Every once in a while, you get to see a market train wreck coming. It should have been obvious in 2006, for example, that real estate was about to be slaughtered, or in 2000 that tech stocks had it coming. Determined not to be fooled again, a lot of smart people are calling for a comparable Armageddon in bonds. Newsletter writer and bond manager Marilyn Cohen calls it "bondland's nuclear winter," which gets my vote for best alarmist rhetoric.
You have to admit, the case against bonds is pretty strong:
- Today the Federal Reserve said it would continue to hold short-term interest rates near zero percent "for an extended period," a policy that has no doubt contributed to the decline in dollar and inflation in commodity prices. A lot of economists, including some on the Fed itself, believe the policy can't help but spread inflation like a grassfire, which would badly singe bond prices.
- The Federal Reserve purchases 70% of all Treasuries. Today the Fed Open Market Committee affirmed that it would stop buying on June 30, as planned, although it will continue to spend just enough to replace maturing bonds in its portfolio. What happens to an asset's price its biggest buyer steps away? It falls, doesn't it?

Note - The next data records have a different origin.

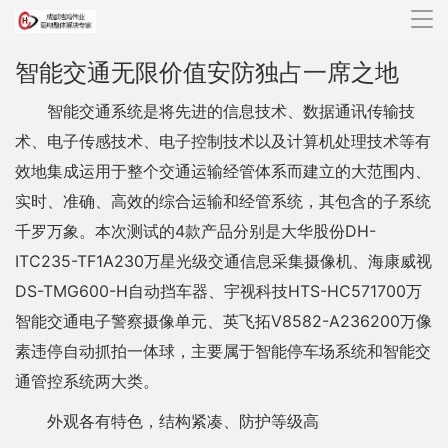
导
航
智能交通无限价值安防独占一席之地
智能交通系统是将先进的信息技术、数据通讯传输技
术、电子传感技术、电子控制技术以及计算机处理技术等有
效地集成运用于整个交通运输经管体系而建立的大范围内、
实时、准确、高效的综合运输和经管系统，其包含的子系统
千罗万象。本次测试的4款产品分别是大华股份DH-
ITC235-TF1A230万星光级交通信息采集摄像机、海康威视
DS-TMG600-H自动挡车器、宇视科技HTS-HC571700万
智能交通电子警察摄像单元、英飞拓V8582-A236200万像
素违停自动抓拍一体球，主要属于智能停车场系统和智能交
通管控系统两大类。
外观各有特色，结构紧凑、防护等级高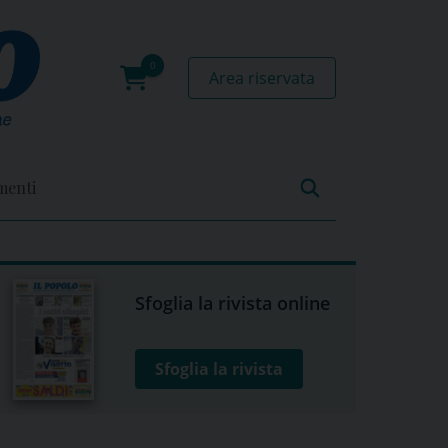
Area riservata
0
prodotti
menti
Sfoglia la rivista online
Sfoglia la rivista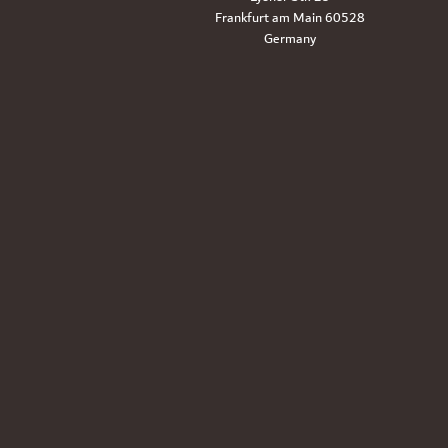
60528 Frankfurt am Main
Germany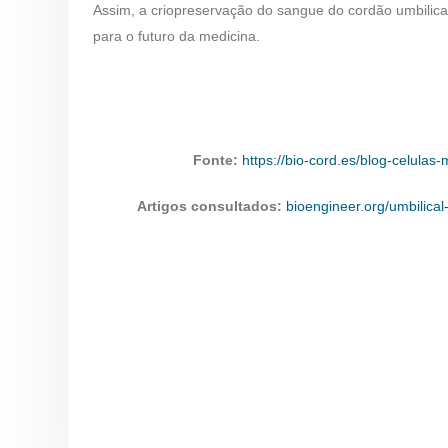
Assim, a criopreservação do sangue do cordão umbilic
para o futuro da medicina.
Fonte:
https://bio-cord.es/blog-celula
Artigos consultados:
bioengineer.org/umbilical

- As if that weren't enough, last week Standard & Poor's lowered the credit outlook for Treasury bonds, the benchmark for every dollar-denominated bond now traded. There's now a one in three chance that Treasuries will lose their AAA-rated status.
- Both Bill Gross of PIMCO and Dan Fuss of Loomis Sayles, two of the smartest bond managers around, have stopped buying Treasuries. Let's repeat this: Two of the most successful bond managers of their generation are uncomfortable owning the largest sector in their category.
I have nothing to offer against the bearish argument except to point out that the worst market crashes are rarely the ones everyone sees coming. For every wicked-smart person selling bonds, someone else is buying. Some of those buyers are wicked-smart, too. They include Rick Rieder, chief investment officer of Blackrock, the world's largest mutual fund company, and Jeffrey Gundlach, who has a knockout track record at DoubleLine Capital. As they see it, the end of the Fed's buying could help slow the economy. Bad for stocks, but actually good for bonds. Gundlach points out that the last time the Fed stopped buying, bond prices actually rose.
There's not much to be gained guessing whether Gundlach and Rieder are smarter than Gross and Fuss. A prudent portfolio should balance both. The widespread unease about bonds either means that this is one of those train wrecks everyone sees coming, or that investors are suffering from what behavioral economists call "availability bias" and what layman call "I got killed in real estate in 2008 and I won't let it happen to me again in bonds." You don't know.
What to do? Be alert to the risks in bonds-even make an adjustment at the edges by moving some money into cash, stocks, or even gold-but stick to your plan generally. It's called diversification. It means accepting that whatever happens in the bond (or any other market) your portfolio will never be 100% right. But it also means you're protected against outcomes that seem 100% certain and then never come to pass.